▶ [Requirement] For this exercise, return the line containing "This PRF uses" and every line after it through the end of the records below, without alteration.

[Collected data entries]

--

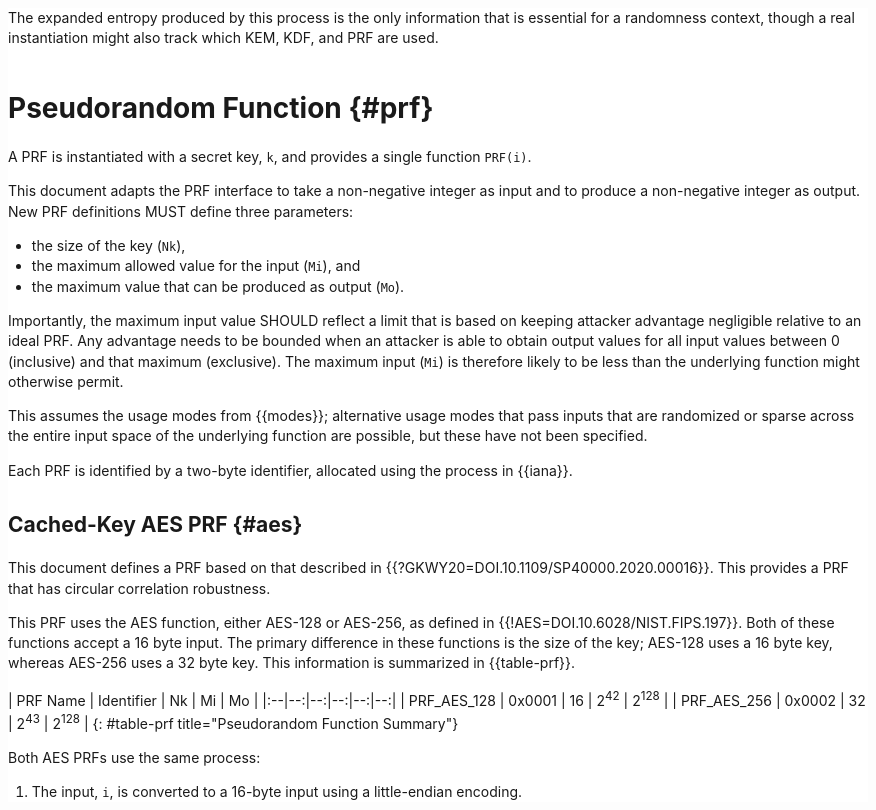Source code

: The expanded entropy produced by this process is the only information that is
essential for a randomness context, though a real instantiation might also track
which KEM, KDF, and PRF are used.


# Pseudorandom Function {#prf}

A PRF is instantiated with a secret key, `k`, and provides a single function
`PRF(i)`.

This document adapts the PRF interface to take a non-negative integer as input
and to produce a non-negative integer as output.  New PRF definitions MUST
define three parameters:

* the size of the key (`Nk`),
* the maximum allowed value for the input (`Mi`), and
* the maximum value that can be produced as output (`Mo`).

Importantly, the maximum input value SHOULD reflect a limit that is based on
keeping attacker advantage negligible relative to an ideal PRF.  Any advantage
needs to be bounded when an attacker is able to obtain output values for all
input values between 0 (inclusive) and that maximum (exclusive).  The maximum
input (`Mi`) is therefore likely to be less than the underlying function might
otherwise permit.

This assumes the usage modes from {{modes}}; alternative usage modes that pass
inputs that are randomized or sparse across the entire input space of the
underlying function are possible, but these have not been specified.

Each PRF is identified by a two-byte identifier, allocated using the process in
{{iana}}.


## Cached-Key AES PRF {#aes}

This document defines a PRF based on that described in
{{?GKWY20=DOI.10.1109/SP40000.2020.00016}}.  This provides a PRF that has
circular correlation robustness.

This PRF uses the AES function, either AES-128 or AES-256, as defined in
{{!AES=DOI.10.6028/NIST.FIPS.197}}.  Both of these functions accept a 16 byte
input.  The primary difference in these functions is the size of the key;
AES-128 uses a 16 byte key, whereas AES-256 uses a 32 byte key.  This
information is summarized in {{table-prf}}.

| PRF Name | Identifier | Nk | Mi | Mo |
|:--|--:|--:|--:|--:|--:|
| PRF_AES_128 | 0x0001 | 16 | 2<sup>42</sup> | 2<sup>128</sup> |
| PRF_AES_256 | 0x0002 | 32 | 2<sup>43</sup> | 2<sup>128</sup> |
{: #table-prf title="Pseudorandom Function Summary"}

Both AES PRFs use the same process:

1. The input, `i`, is converted to a 16-byte input using a little-endian
   encoding.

--

▶ [Solution to the exercise]
This PRF uses the AES function, either AES-128 or AES-256, as defined in
{{!AES=DOI.10.6028/NIST.FIPS.197}}.  Both of these functions accept a 16 byte
input.  The primary difference in these functions is the size of the key;
AES-128 uses a 16 byte key, whereas AES-256 uses a 32 byte key.  This
information is summarized in {{table-prf}}.

| PRF Name | Identifier | Nk | Mi | Mo |
|:--|--:|--:|--:|--:|--:|
| PRF_AES_128 | 0x0001 | 16 | 2<sup>42</sup> | 2<sup>128</sup> |
| PRF_AES_256 | 0x0002 | 32 | 2<sup>43</sup> | 2<sup>128</sup> |
{: #table-prf title="Pseudorandom Function Summary"}

Both AES PRFs use the same process:

1. The input, `i`, is converted to a 16-byte input using a little-endian
   encoding.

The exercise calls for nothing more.